I worked ED -> Derm/Mohs -> Ortho/Hand -> Neurogenetics/Complex Disorders -> Interventional Cards/Nuclear -> Family before applying to medical school.
I can tell you, categorically, that the FM environment is significantly different from any of the ultra-high specificity specialties I'd worked. I would think it's important because I noticed that in FM, you spend an extraordinary amount of time with the patient; like 45-minute visits. That's insane. In Derm or Hand, we could see up to 70 patients a day by overbooking 15-minute slots. The kind of interaction you have to have in order to fill that time in FM is significant, and I think the physician actually works harder because there is economic and administrative pressure to make the time you have in the room with the patient be productive.
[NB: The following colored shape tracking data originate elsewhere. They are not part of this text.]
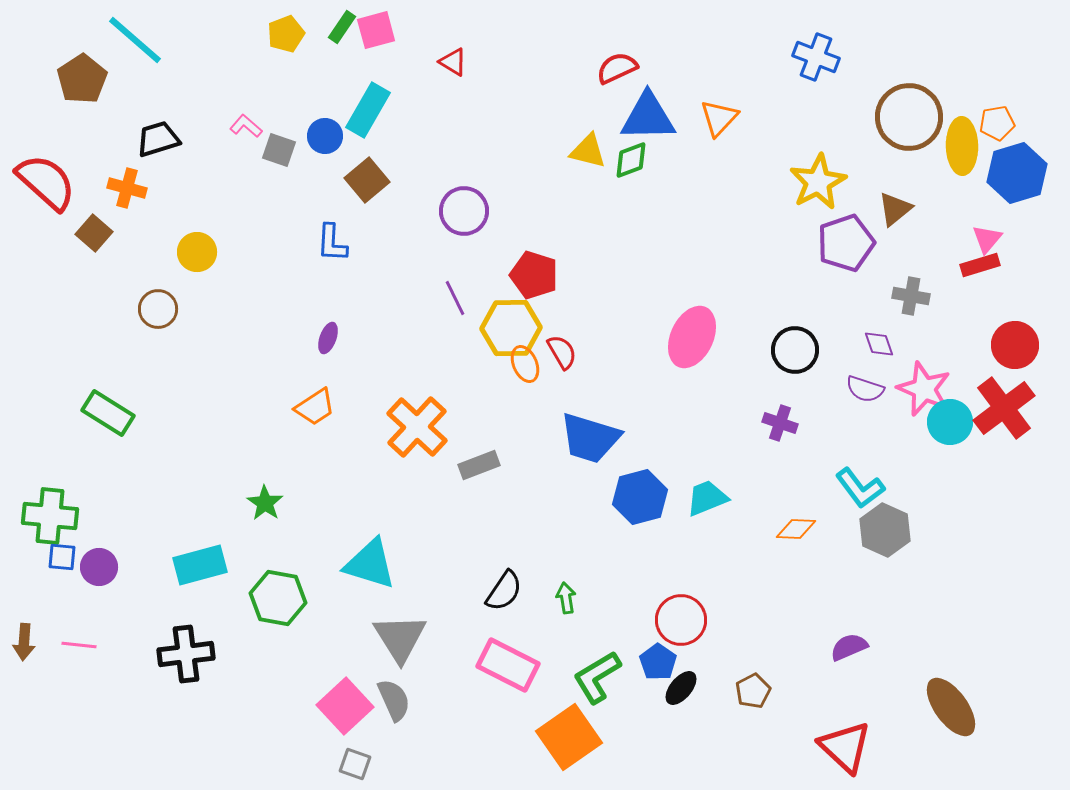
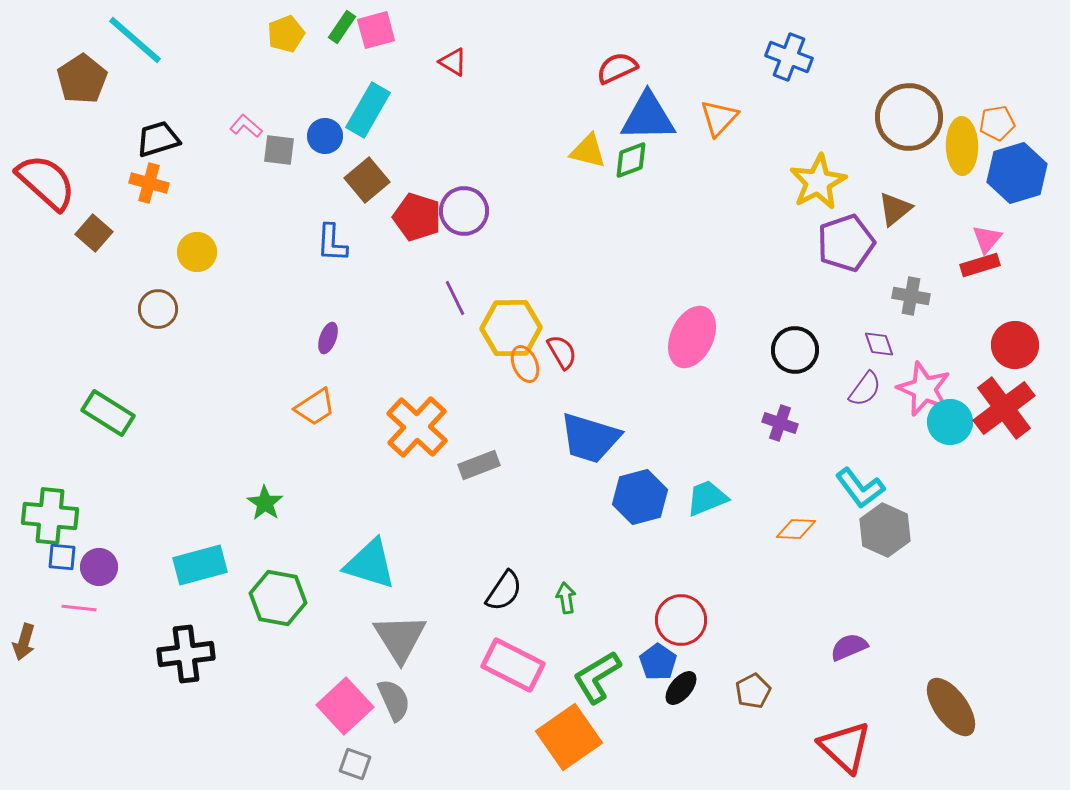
blue cross at (816, 57): moved 27 px left
gray square at (279, 150): rotated 12 degrees counterclockwise
orange cross at (127, 188): moved 22 px right, 5 px up
red pentagon at (534, 275): moved 117 px left, 58 px up
purple semicircle at (865, 389): rotated 72 degrees counterclockwise
brown arrow at (24, 642): rotated 12 degrees clockwise
pink line at (79, 645): moved 37 px up
pink rectangle at (508, 665): moved 5 px right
It is also alarmingly versatile: where in Cards, for example, you're coming to execute a stress test and nothing else, in FM, you could have 5 totally different pathologies across different body systems you're expecting to resolve in one visit. It's a lot of documentation, variety, and communication with the patient that often results in long, diverse treatment plans that require professional coordination and sometimes upwards of 5 different referrals. Then there's medications and other treatments; patient education; and the unspoken but universal expectation that the physician be a vigilant monitor of all of these... they really deserve to be paid more, but that's for another time.
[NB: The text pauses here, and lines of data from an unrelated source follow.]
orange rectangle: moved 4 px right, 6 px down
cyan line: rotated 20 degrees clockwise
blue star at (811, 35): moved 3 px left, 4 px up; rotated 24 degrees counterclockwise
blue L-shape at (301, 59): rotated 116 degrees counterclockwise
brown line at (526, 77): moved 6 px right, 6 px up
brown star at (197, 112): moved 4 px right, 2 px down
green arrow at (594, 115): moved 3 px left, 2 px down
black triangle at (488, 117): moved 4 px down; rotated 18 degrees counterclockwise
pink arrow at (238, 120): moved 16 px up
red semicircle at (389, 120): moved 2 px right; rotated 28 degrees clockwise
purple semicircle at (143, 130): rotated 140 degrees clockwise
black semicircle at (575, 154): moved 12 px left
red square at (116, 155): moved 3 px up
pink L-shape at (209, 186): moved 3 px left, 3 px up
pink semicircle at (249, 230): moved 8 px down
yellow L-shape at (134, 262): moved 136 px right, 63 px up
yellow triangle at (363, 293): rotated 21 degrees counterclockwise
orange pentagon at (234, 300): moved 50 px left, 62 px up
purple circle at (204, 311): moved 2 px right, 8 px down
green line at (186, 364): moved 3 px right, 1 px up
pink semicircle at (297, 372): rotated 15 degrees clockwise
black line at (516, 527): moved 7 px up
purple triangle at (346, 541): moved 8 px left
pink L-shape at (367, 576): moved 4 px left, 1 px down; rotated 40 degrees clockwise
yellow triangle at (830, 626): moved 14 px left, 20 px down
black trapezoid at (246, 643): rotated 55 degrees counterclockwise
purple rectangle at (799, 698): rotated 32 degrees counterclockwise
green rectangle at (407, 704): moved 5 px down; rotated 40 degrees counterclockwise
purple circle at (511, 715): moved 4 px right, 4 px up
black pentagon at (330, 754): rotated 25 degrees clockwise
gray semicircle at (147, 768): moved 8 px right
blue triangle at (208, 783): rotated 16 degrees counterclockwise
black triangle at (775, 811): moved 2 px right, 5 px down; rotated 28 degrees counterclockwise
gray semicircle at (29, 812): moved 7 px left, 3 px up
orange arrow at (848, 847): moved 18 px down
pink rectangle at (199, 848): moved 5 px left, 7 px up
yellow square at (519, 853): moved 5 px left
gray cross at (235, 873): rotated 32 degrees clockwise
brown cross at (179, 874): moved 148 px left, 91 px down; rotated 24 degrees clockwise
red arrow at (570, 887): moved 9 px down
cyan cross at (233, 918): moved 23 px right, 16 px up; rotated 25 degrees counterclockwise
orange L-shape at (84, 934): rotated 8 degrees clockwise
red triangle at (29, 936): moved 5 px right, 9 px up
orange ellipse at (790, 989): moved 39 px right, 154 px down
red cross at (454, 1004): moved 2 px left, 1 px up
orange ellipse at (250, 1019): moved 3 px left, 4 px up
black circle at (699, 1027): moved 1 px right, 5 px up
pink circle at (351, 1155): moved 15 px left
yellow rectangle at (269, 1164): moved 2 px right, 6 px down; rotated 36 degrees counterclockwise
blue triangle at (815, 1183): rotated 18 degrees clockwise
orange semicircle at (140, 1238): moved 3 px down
Logically, the specialty hierarchy is a pyramid, from high-scope specialties like primary care, up to the most niche sub-specialties. While all specialties are technically practicing medicine, it would make sense from the medical school's perspective to expect that applicants have experiences with the full breadth of medical practice...which is only available through engaging with the most generalist specialty available, often FM/IM in a primary/preventive care setting. It's the specialty everyone thinks about when you say "I need to go to the doctor."